Trois épreuves leur sont proposées : l’évaluation de la note d’état corporel et de l’état sanitaire, le parage des onglons et le tri en parc de contention. « Nous avons adapté la difficulté car nos candidats sont en moyenne plus jeunes que sur le concours national et tous ne sont pas issus de lycées spécialement orientés sur les ovins », explique Christelle Vaillant, de la chambre d’agriculture de Moselle. Au passage, les membres du jury notent la facilité de chacun à attraper et asseoir les brebis et posent quelques questions théoriques : pourquoi trier, quel est le bon mouvement pour immobiliser une brebis, etc. Le niveau des candidats est relativement hétérogène, « entre ceux qui ont déjà mis les pieds (et les mains) dans un élevage ovin et ceux qui découvrent ce qu’est un mouton, il y a un réel écart », réagit Laura Scheggia, ancienne candidate des Ovinpiades et aujourd’hui technicienne à la coopérative les Bergers du Nord-Est. Pour elle, être membre de jury pour cette initiation aux Ovinpiades, c’est avant tout faire preuve de pédagogie. « On mise davantage sur de la discussion et l’échange avec les jeunes plutôt que sur la pratique pure des Ovinpiades nationales. » Elle exprime aussi une certaine frustration, face à des jeunes qui n’ont pas les bases les plus élémentaires : « nous n’avons pas le temps de tout leur expliquer et on sent qu’ils sont pour certains un peu dépassés par l’évènement. » Pour son binôme de jury, Yannick Mousseron, professeur de zootechnie au lycée agricole de Pixérécourt, l’idée de cette initiation aux manipulations en ovins est avant tout « de créer des vocations chez les élèves les plus réceptifs. Pour les autres, il s’agit surtout de leur ouvrir l’esprit sur une production qu’ils ne connaissent pas forcément, dans un cadre ludique. »

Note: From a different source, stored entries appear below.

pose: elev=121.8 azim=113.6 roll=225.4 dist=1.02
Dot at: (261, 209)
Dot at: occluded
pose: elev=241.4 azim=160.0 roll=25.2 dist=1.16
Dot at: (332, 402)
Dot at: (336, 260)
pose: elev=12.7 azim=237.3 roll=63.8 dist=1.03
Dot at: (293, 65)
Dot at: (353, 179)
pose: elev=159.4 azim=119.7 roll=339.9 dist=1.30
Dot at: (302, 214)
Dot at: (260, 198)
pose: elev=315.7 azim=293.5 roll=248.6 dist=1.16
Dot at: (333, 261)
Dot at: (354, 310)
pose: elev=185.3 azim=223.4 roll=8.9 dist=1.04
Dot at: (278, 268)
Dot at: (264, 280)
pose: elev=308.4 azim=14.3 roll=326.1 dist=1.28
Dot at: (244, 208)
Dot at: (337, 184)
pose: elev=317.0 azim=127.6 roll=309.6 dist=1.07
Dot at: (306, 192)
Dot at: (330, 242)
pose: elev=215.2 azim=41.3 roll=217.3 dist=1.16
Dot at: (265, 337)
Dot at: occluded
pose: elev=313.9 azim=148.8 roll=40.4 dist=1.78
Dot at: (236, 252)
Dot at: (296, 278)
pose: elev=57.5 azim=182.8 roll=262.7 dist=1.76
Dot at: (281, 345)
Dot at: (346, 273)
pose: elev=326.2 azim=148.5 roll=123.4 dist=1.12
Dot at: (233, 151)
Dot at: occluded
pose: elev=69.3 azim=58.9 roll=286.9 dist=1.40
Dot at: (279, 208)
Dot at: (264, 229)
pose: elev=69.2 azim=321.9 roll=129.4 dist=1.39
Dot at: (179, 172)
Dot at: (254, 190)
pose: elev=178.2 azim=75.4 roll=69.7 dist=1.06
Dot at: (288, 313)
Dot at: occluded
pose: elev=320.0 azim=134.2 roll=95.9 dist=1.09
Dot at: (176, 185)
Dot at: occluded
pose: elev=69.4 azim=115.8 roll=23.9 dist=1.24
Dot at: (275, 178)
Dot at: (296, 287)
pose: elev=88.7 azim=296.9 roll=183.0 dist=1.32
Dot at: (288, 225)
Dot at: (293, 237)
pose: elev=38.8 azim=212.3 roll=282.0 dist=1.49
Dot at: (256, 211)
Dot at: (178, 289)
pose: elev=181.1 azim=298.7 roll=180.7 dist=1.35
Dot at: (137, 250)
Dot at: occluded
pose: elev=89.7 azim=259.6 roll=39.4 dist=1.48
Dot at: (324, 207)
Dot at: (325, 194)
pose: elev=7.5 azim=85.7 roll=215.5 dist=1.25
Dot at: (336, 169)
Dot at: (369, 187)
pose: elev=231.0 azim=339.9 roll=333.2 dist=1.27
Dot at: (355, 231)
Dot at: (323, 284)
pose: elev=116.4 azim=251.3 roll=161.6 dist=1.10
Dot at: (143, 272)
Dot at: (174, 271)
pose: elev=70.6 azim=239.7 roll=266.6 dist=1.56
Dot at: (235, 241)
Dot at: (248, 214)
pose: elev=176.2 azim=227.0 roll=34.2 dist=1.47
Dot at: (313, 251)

Des futurs éleveurs et techniciens ovins ?

L’ambiance conviviale ne fait pour autant pas oublier aux plus investis l’enjeu de cette journée qui reste un concours malgré tout, avec récompenses et coupe à la clé. Amandine Barre a décroché la première place. Elle est visiblement la première surprise, pourtant sa note globale de 50 sur 60 laisse penser qu’elle maîtrise bien le sujet ovin. À 17 ans et demi, la jeune fille est en terminale CGEA au lycée de Pixérécourt mais ne songe pas, pour le moment, à s’orienter dans une carrière moutonnière. Le benjamin du concours a conquis la seconde marche du podium. Du haut de ses 13 ans, Adrien Claudon participe pour la troisième année à ces petites Ovinpiades. Son entraînement ? Au quotidien, lorsqu’il va sur l’exploitation aider son père, éleveur de Suffolk. Même s’il ne sait pas encore dans quoi il travaillera, on peut penser qu’il ne s’éloignera pas trop du monde ovin.